Segundo o Sistema Nacional de Adoção e Acolhimento, o Brasil tem cerca de 3.800 crianças e adolescentes esperando para serem adotados. O processo começa com a determinação de características procuradas nos futuros filhos, como idade, raça e a presença de irmãos. Depois, seguem outras fases, até a consumação da adoção. No entanto, mesmo com 46 mil pretendentes cadastrados, ainda existe um desequilíbrio muito grande entre as pessoas que querem adotar e os jovens que sonham com um lar.
Critérios para adotar
O processo de adoção pode ser feito por qualquer pessoa com 18 anos ou mais, independentes de estado civil ou orientação sexual. Além disso, o adotante deve cumprir outros requisitos: ser considerado apto psicológica, emocional e socialmente, conforme avaliação realizada por assistentes sociais e psicólogos do Judiciário; participar obrigatoriamente de um curso preparatório para adoção; e obter a habilitação judicial junto à Vara da Infância e Juventude. Também é preciso que exista uma diferença mínima de 16 anos entre o adotante e o adotando.
Primeiro passos
A Prof. Patrícia Freire, docente do curso de Direito do Centro Universitário Tiradentes (Unit-PE) — localizado na Imbiribeira, ao lado do Geraldão — explica que, para dar início ao processo, é necessário procurar a Vara da Infância e da Juventude do Fórum da comarca onde o interessado reside. “Não é exigida a contratação de um advogado, pois trata-se de uma etapa inicial, de natureza administrativa. Mas um advogado especialista no assunto pode contribuir para a maior celeridade do processo, assegurar maior segurança jurídica aos adotantes e auxiliar no enfrentamento de dúvidas e inseguranças, oferecendo mais tranquilidade em uma fase que envolve forte carga emocional”, pontua.
Ao entregar toda a documentação exigida, o adotante deve participar do curso preparatório e ser submetido a avaliações feitas pela equipe técnica do Poder Judiciário. Depois de aprovado, o indivíduo é incluído no Cadastro Nacional de Adoção (CNA) e no Sistema Nacional de Adoção (SNA). “O sistema realiza, de forma automática, o cruzamento das informações dos adotantes habilitados com os dados das crianças aptas à adoção, levando em conta critérios como idade, existência de irmãos que precisam ser adotados juntos, condições de saúde da criança ou adolescente e região onde residem”, detalha Patrícia.
Desequilíbrio
Segundo a advogada, essa é a etapa cuja duração varia mais. Isso acontece devido ao perfil das crianças ou adolescentes, escolhido pelos pretendentes. “Quanto mais restrito for o perfil desejado, como ‘apenas recém-nascidos’, ‘sem irmãos’ ou ‘sem problemas de saúde’, maior tende a ser o tempo de espera”, diz. Mas a restrição dos perfis não atrapalha apenas o tempo para adoção. Dados do SNA mostram que, de 2019 a 2023, 80% das crianças adotadas tinham até 8 anos de idade. Por outro lado, quase 70% dos jovens na fila da adoção têm entre 8 e 16 anos, e 71% deles são negros.
Convivência
Feito o cruzamento desses dados, o processo segue para o estágio de convivência, que dura até 90 dias, podendo ser prorrogado uma única vez por mais 90 dias. “Nessa fase, o adotante passa a exercer a guarda provisória da criança ou do adolescente, conforme autorização judicial, tendo direito a licença maternidade ou paternidade. Essa etapa tem como finalidade possibilitar o desenvolvimento progressivo do vínculo afetivo entre ambos, sendo acompanhada por uma equipe técnica multidisciplinar da Vara da Infância e Juventude, formada por psicólogos e assistentes sociais”, Patrícia afirma.

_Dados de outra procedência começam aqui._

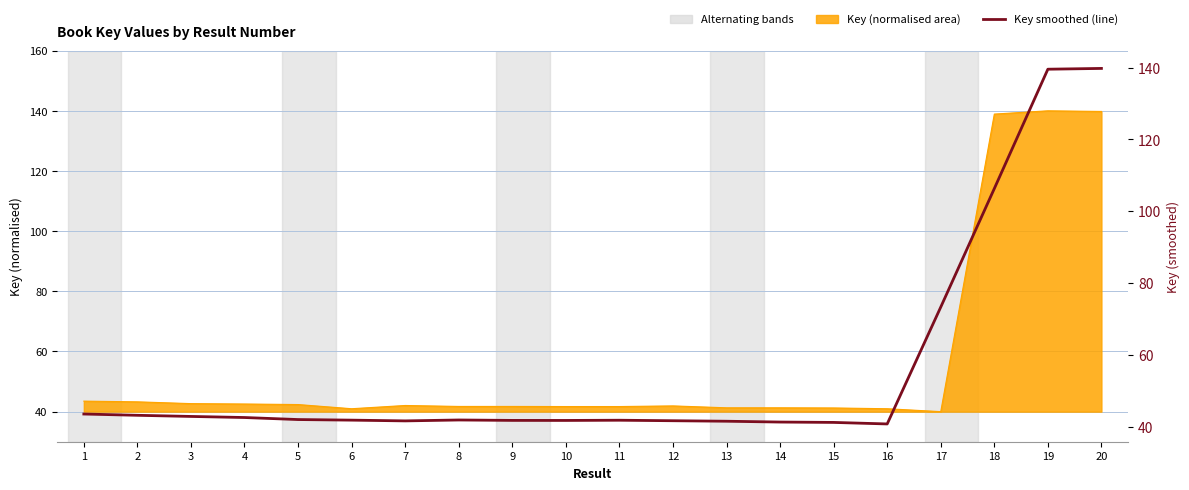

The value at 14 is 41.3. True or false?

True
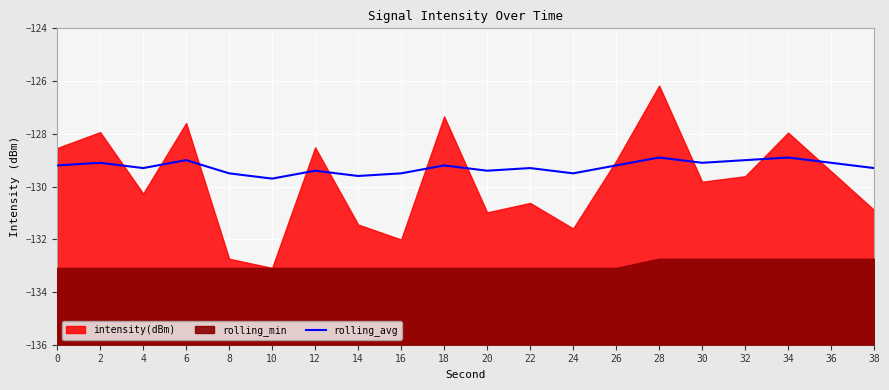

True or false: rolling_avg has a value of -200.1 at 24.

False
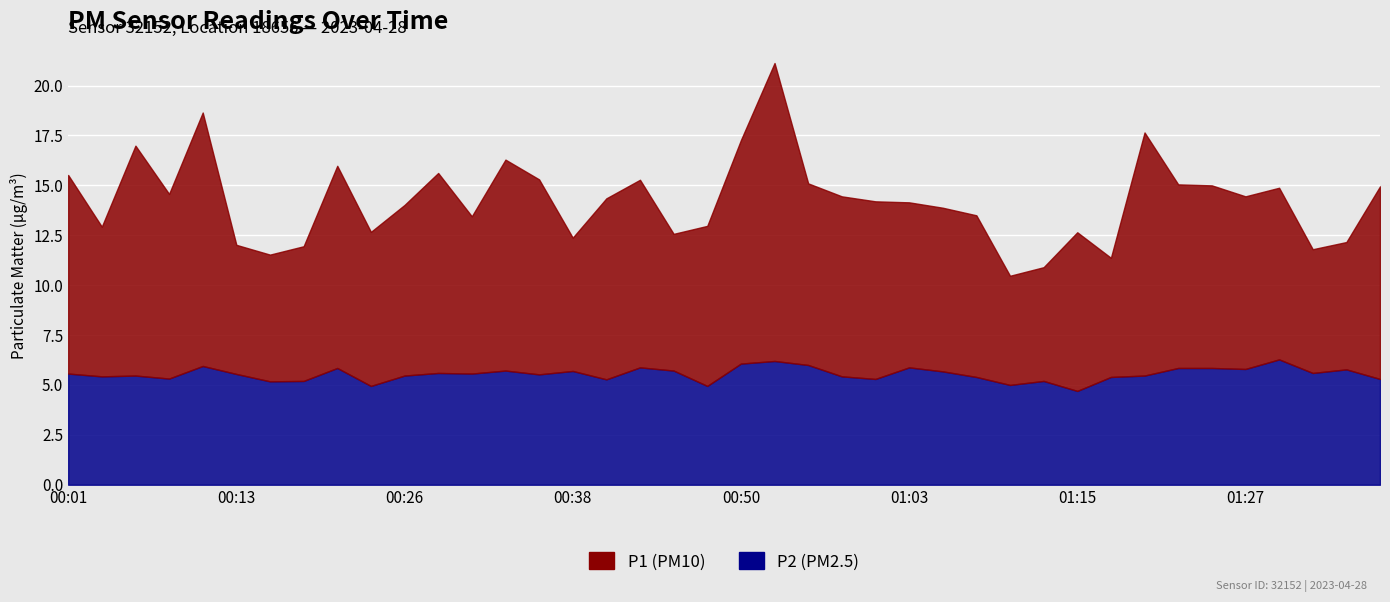

At which category does P2 reach its first local peak?

00:06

Em seguida, a equipe técnica elabora um relatório detalhado, indicando se recomenda ou não a adoção definitiva. Esse documento serve de base para que o juiz decida se converte a guarda provisória em adoção plena, com caráter irrevogável.
Ligação além da biologia
“A convivência familiar é um direito de toda criança e adolescente, conforme estabelecido no artigo 227 da Constituição Federal e no artigo 19 do Estatuto da Criança e do Adolescente (ECA). Então cabe tanto ao Estado quanto à sociedade assegurar esse direito”, ressalta Patrícia. A professora reforça ainda que a adoção representa a formação de uma família movida pelo amor, independentemente da ligação genética.
“Ter um filho por adoção é resultado de uma escolha consciente, é o ato de acolher uma criança ou adolescente para fazer parte de uma família e ser amado como tal, com laços construídos no cotidiano. É assumir a responsabilidade de amar, educar, proteger e cuidar de uma criança ou adolescente como filho, com todos os direitos e deveres da filiação biológica”, complementa.